Content starts

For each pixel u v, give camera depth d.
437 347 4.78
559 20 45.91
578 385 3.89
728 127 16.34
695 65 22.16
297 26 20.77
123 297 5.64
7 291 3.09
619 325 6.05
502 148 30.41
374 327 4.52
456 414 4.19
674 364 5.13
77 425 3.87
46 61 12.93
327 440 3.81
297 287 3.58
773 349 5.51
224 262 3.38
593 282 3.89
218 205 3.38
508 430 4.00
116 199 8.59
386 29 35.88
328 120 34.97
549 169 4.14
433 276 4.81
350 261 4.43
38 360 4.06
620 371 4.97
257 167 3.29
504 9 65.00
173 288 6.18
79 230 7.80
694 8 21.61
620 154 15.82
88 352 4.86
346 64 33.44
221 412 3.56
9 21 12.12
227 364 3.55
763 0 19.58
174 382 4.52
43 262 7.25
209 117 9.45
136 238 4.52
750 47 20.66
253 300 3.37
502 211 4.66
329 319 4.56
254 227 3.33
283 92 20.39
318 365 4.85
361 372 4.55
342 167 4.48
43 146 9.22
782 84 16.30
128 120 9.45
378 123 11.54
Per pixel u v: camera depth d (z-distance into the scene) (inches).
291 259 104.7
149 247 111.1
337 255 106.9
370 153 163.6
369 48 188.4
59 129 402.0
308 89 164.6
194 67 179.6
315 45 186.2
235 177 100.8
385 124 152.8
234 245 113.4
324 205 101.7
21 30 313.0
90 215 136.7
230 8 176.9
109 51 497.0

Content ends

** Directions **
When you reach the line with "620 371 4.97" in the records above, start writing out lines exactly, and stop once the line with "Per pixel u" has been written; include nothing else.

** Solution **
620 371 4.97
257 167 3.29
504 9 65.00
173 288 6.18
79 230 7.80
694 8 21.61
620 154 15.82
88 352 4.86
346 64 33.44
221 412 3.56
9 21 12.12
227 364 3.55
763 0 19.58
174 382 4.52
43 262 7.25
209 117 9.45
136 238 4.52
750 47 20.66
253 300 3.37
502 211 4.66
329 319 4.56
254 227 3.33
283 92 20.39
318 365 4.85
361 372 4.55
342 167 4.48
43 146 9.22
782 84 16.30
128 120 9.45
378 123 11.54
Per pixel u v: camera depth d (z-distance into the scene) (inches).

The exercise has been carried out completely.